Christian singer’s ‘Mosaic’ is a self-portrait in gray
One of Amy Grant’s favorite stories is about philosophy and Minnie Pearl. The country comedienne, whose real name was Sarah Cannon, asked Grant the most important color in the artist’s palette. Grant admits to mentally sprinting through the 64-color Crayola box — indigo? apricot? scarlet? — but Cannon had her own answer. The most important color, Cannon said, was black: Black is the color that gives depth and shading.
(Yes, this is the Minnie Pearl of “How-dee!” and the hat with the dangling price tag. Offstage, she was whip-smart.) Grant is an entertainer who uses a lot of black in her book Mosaic: Pieces of My Life So Far (Doubleday/Flying Dolphin Press, $24.95), the release of which coincides with her new Greatest Hits album. It turns out that if you get Grant going for longer than the three minutes of the average song, she’s got a lot more shades of gray in her personal palette.

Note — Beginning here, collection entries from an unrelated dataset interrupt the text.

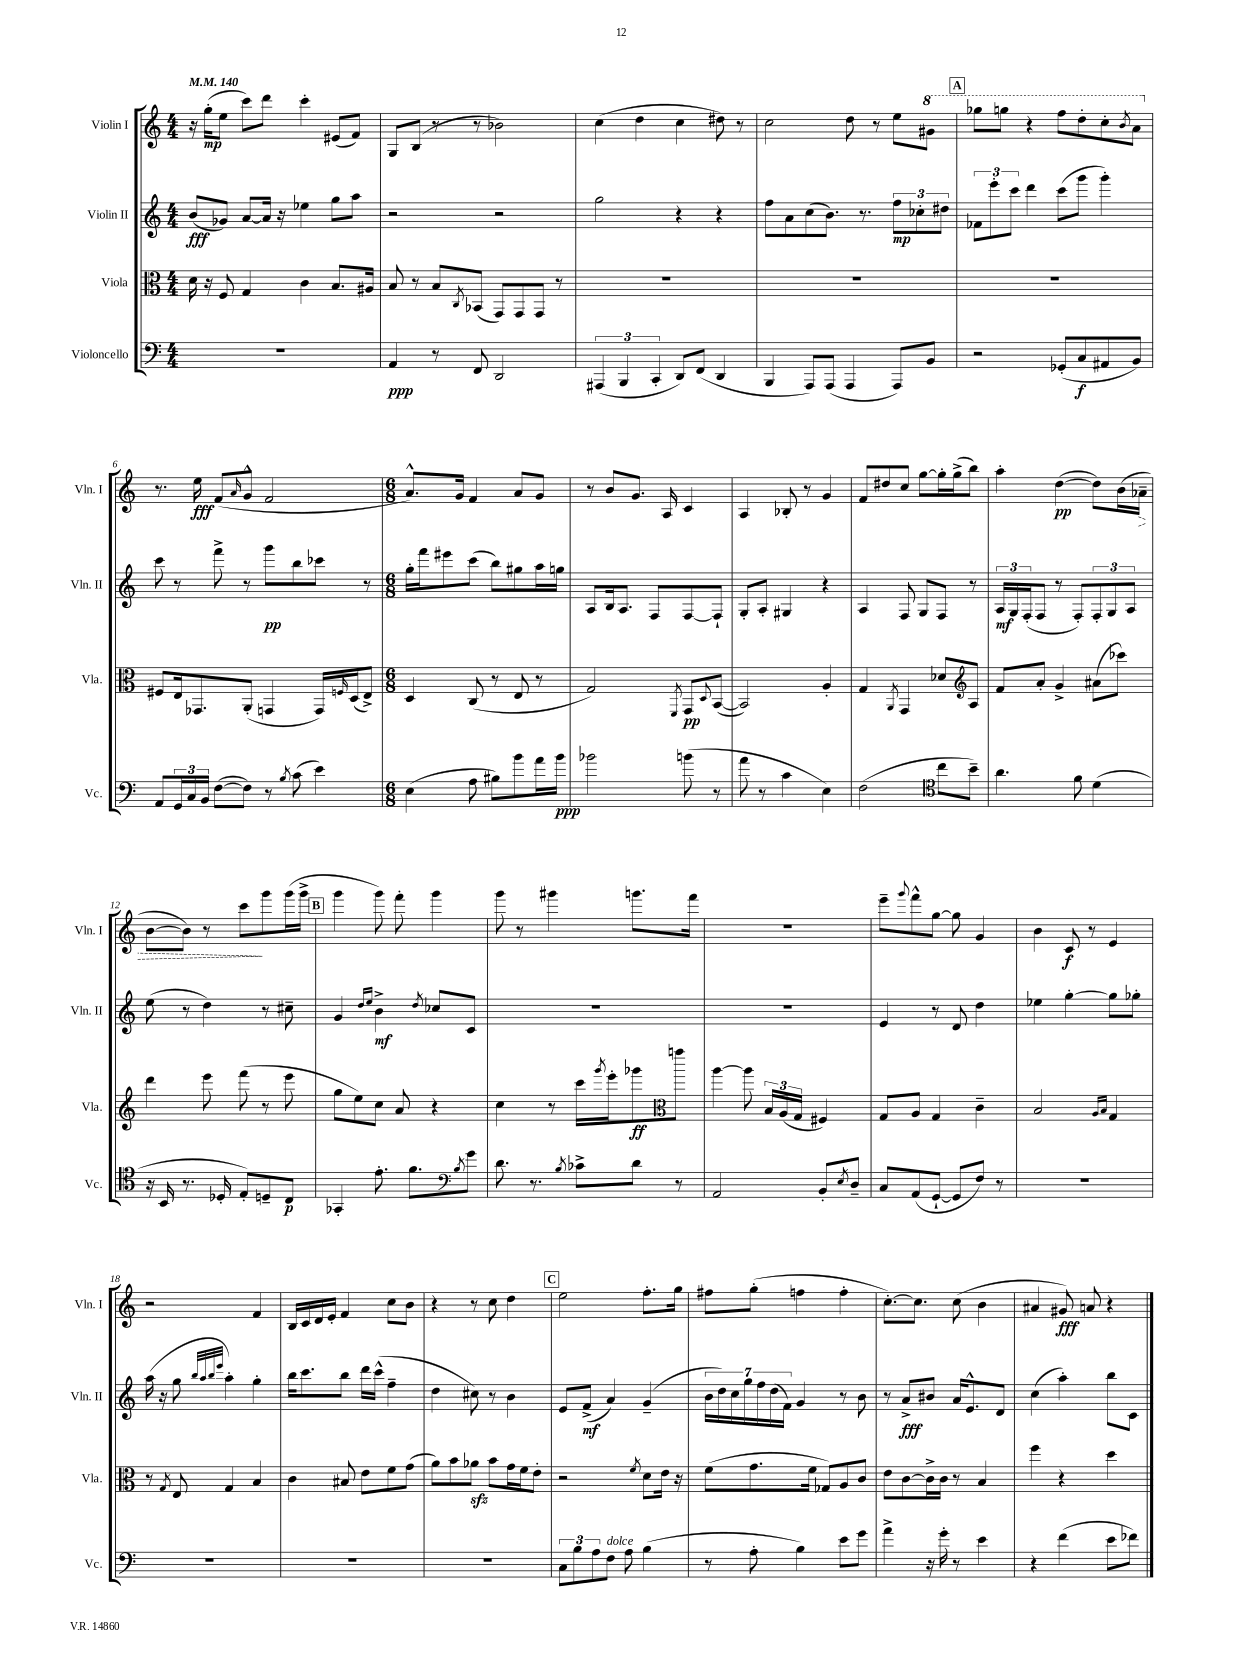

**kern	**kern	**kern	**kern
*staff4	*staff3	*staff2	*staff1
*clefF4	*clefC3	*clefG2	*clefG2
*k[]	*k[]	*k[]	*k[]
*M4/4	*M4/4	*M4/4	*M4/4
*MM140	*MM140	*MM140	*MM140
1r	16d\	(8b/L	16r
.	16r	.	(16gg'\LK
.	8F/	8g-/J)	8ee\J
.	4G/	[8a/L	8ccc\L)
.	.	16a/]Jk	8ddd\J
.	.	16r	.
.	4c\	4ee-\	4ccc'\
.	8.B/L	8gg\L	(8e#/L
.	.	8aa\J	8f/J)
.	16A#/Jk	.	.
=	=	=	=
4AA/	8B/	2r	8G/L
.	8r	.	(8B/J
8r	8B/L	.	8r
.	8qC/	.	.
8FF/	(8BB-/J	.	8r
2DD/	8GG/L)	2r	2b-\)
.	8GG/	.	.
.	8GG/J	.	.
.	8r	.	.
=	=	=	=
(6AAA#/	1r	2gg\	(4cc\
6BBB/	.	.	.
.	.	.	4dd\
6CC'/	.	.	.
8DD/L)	.	4r	4cc\
(8FF/J	.	.	.
4DD/	.	4r	8dd#\)
.	.	.	8r
=	=	=	=
4BBB/	1r	8ff\L	2cc\
.	.	8a\	.
8AAA/L)	.	(8cc\	.
(8AAA/J	.	8.b\J)	.
4AAA/	.	.	8dd\
.	.	8.r	.
.	.	.	8r
8AAA/L)	.	12ff\L	8ee\L
.	.	12cc-'\	.
8BB/J	.	.	8gg#\J
.	.	12dd#\J	.
=	=	=	=
2r	1r	12f-\L	8ggg-\L
.	.	12eee'\	.
.	.	.	8ggg\J
.	.	12ccc\J	.
.	.	4ddd\	4r
(8GG-'/L	.	(8ccc\L	8fff\L
8C/	.	8ggg\J	8ddd'\
8AA#/	.	4ggg'\)	8ccc'\
.	.	.	8qbb/
8BB/J)	.	.	8aa\J
=	=	=	=
8AA/L	8F#/L	8ccc\	8.r
24GG/L	16E/k	8r	.
24C/	.	.	.
.	8.GG-/	.	16ee\
24BB/JJ	.	.	.
([8F\L	.	8fff^\	(8f/L
.	.	.	16qqa/
8F\]J)	(8AA'/J	8r	8g^^/J
8r	4GG/	8ggg\L	2f/
8qB/	.	.	.
(8c\	.	8bb\	.
4e\)	16GG/LL)	8ccc-\J	.
.	16qqF/	.	.
.	(16D/J	.	.
.	8E^/J)	8r	.
=	=	=	=
*M6/8	*M6/8	*M6/8	*M6/8
(4E\	4D/	16gg'\LL	8.a^^/L)
.	.	16fff\J	.
.	.	8eee#\	.
.	.	.	16g/Jk
8A\	(8C/	(8ccc\J	4f/
8B#\L)	8r	8bb\L)	.
8b\	8E/	8gg#\	8a/L
16a\L	8r	16aa\L	8g/J
16b\JJ	.	16gg\JJ	.
=	=	=	=
2b-\	2G/)	8A/L	8r
.	.	16B/k	8b/L
.	.	8.A/J	.
.	.	.	8.g/J
.	.	8F/L	.
.	.	.	16A/
.	8qFF/	.	.
(8b\	8GG/L	[8F/	4c/
.	8qqD/	.	.
8r	([8BB/J	8F`/]J	.
=	=	=	=
8a\	2BB/])	8G'/L	4A/
8r	.	8A'/J	.
4c\	.	4G#/	8B-'/
.	.	.	8r
4E\)	4A'/	4r	4g/
=	=	=	=
(2F\	4G/	4A/	8f/L
.	.	.	8dd#/
.	8qAA/	.	.
.	4GG/	8F/	8cc/J
.	.	8G/L	[8gg\L
*clefC4	*	*	*
8cc\L	8d-/L	8F/J	16gg'\]L
.	.	.	(16gg^\J
8b~\J)	8A/J	8r	8bb\J)
=	=	=	=
*	*clefG2	*	*
4.a\	8f/L	24A/LL	4aa'\
.	.	24G/	.
.	.	(24F'/J	.
.	8a'/J	8F/J	.
.	4g^/	8r	([4dd\
8f\	.	8F'/L)	.
(4d\	(8a#\L	12F'/	8dd\]L)
.	.	12G/	.
.	8ccc-\J)	.	(16b\L
.	.	12A/J	.
.	.	.	16a-~\JJ
=	=	=	=
16r	4ddd\	(8ee\	[8b\L
16BB/	.	.	.
8.r	.	8r	8b\]J)
.	8eee\	4dd\)	8r
16D-'/	.	.	.
8E'/L)	(8fff\	.	8ccc\L
8D~/	8r	8r	8ggg\
8C/J	8eee\	8cc#~\	(16ggg\L
.	.	.	16ggg^\JJ
=	=	=	=
4GG-'/	8gg\L	4g/	4ggg\
.	8ee\)	.	.
.	.	16qqdd/LL	.
.	.	16qqee/JJ	.
8.e'\	8cc\J	4b^\	8ggg\)
.	8a/	.	8fff'\
8.f\L	.	.	.
.	.	8qdd/	.
.	4r	8cc-/L	4ggg\
8qf/	.	.	.
8g\J	.	8c/J	.
=	=	=	=
*clefF4	*	*	*
8.d\	4cc\	2.r	8ggg\
.	.	.	8r
8.r	.	.	.
.	8r	.	4ggg#\
8qB/	.	.	.
8c-^\L	16ccc\LL	.	.
.	8qggg/	.	.
.	16eee'\J	.	.
8d\J	8ggg-\	.	8.ggg\L
8r	8ggg\J	.	.
.	.	.	16fff\Jk
=	=	=	=
*	*clefC3	*	*
2AA/	[4aa\	2.r	2.r
.	8aa\]	.	.
.	24B/LL	.	.
.	(24A/	.	.
.	24G/JJ	.	.
8BB'/L	4F#/)	.	.
8qE/	.	.	.
8D~/J	.	.	.
=	=	=	=
8C/L	8G/L	4e/	8eee~\L
.	.	.	8qqggg/
(8AA/	8A/J	.	8fff^^\
[8GG`/J	4G/	8r	[8gg\J
8GG/]L	.	8d/	8gg\]
8F/J)	4c~\	4dd\	4g/
8r	.	.	.
=	=	=	=
2.r	2B/	4ee-\	4b\
.	.	[4gg'\	8c/
.	.	.	8r
.	16qqA/LL	.	.
.	16qqB/JJ	.	.
.	4G/	8gg\]L	4e/
.	.	8gg-'\J	.
=	=	=	=
2.r	8r	(16aa\	2r
.	.	16r	.
.	8qG/	.	.
.	8E/	8gg\	.
.	.	32qqbb/LLL	.
.	.	32qqaa/	.
.	.	32qqbb/	.
.	.	32qqeee/JJJ	.
.	4G/	4aa'\)	.
.	4B/	4gg'\	4f/
=	=	=	=
2.r	4c\	16bb\LK	16B/LL
.	.	8.ccc\	16c/
.	.	.	16d/
.	.	.	16e'/JJ
.	8B#/	8bb\J	4f/
.	8e\L	16ddd\LL	.
.	.	(16ccc^^\JJ	.
.	8f\	4ff~\	8cc\L
.	(8g\J	.	8b\J
=	=	=	=
2.r	8a\L)	4dd\	4r
.	8b\	.	.
.	8a-\J	8cc#\)	8r
.	8b\L	8r	8cc\
.	16g\L	4b\	4dd\
.	16f\J	.	.
.	8e'\J	.	.
=	=	=	=
12C\L	2r	8e/L	2ee\
12B\	.	.	.
.	.	(8f^/J	.
12A\	.	.	.
8F\J	.	4a/)	.
8A\	.	.	.
.	8qf/	.	.
(4B\	8d\L	(4g~/	8.ff'\L
.	16e\Jk	.	.
.	16r	.	16gg\Jk
=	=	=	=
8r	(8f\L	28b\LL	8ff#\L
.	.	28dd\)	.
.	.	28cc\	.
.	.	28gg\	.
8A'\	8.g\	.	(8gg'\J
.	.	28ff\	.
.	.	(28dd\	.
.	.	28f\JJ)	.
4B\)	.	4g/	4ff\
.	16f\Jk	.	.
.	8G-/L)	.	.
8e\L	8A/	8r	4ff'\
8g\J	8c/J	8b\	.
=	=	=	=
4a^\	8e\L	8r	[8.cc'\L)
.	[8c\	8a^/L	.
.	.	.	8.cc\]J
16r	16c^\]L	8b#/J	.
16g'\	16c\JJ	.	.
8r	8r	16a/LK	(8cc\
.	.	8.e^^/	.
4e\	4B/	.	4b\
.	.	8d/J	.
=	=	=	=
4r	4ff\	(4cc\	4a#/
(4f\	4r	4aa'\)	8g#/)
.	.	.	8a/
8e\L	4dd\	8bb\L	4r
8f-\J)	.	8c\J	.
==	==	==	==
*-	*-	*-	*-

Grant, 47, says that blending her three kids from her first marriage with husband Vince Gill’s daughter Jenny was no picnic. She writes about the kids’ grim faces at the wedding and rails about those who assume celebrities get an effortless happily-ever-after. Blended families are tough sledding, she says, even when you’re married to your best friend.
She admits to depression and quotes Winston Churchill, calling the disease the “black dog.” She writes about spending an afternoon with a California street person. She even talks about what pregnancy does to a singer’s supporting muscles. But she doesn’t have a bad word to say about her ex-husband, Christian singer Gary Chapman. Her most lacerating comments are about plants: Suffice it to say that Grant is no fan of purple thistles. You won’t be seeing this kind of trash-talking on TMZ.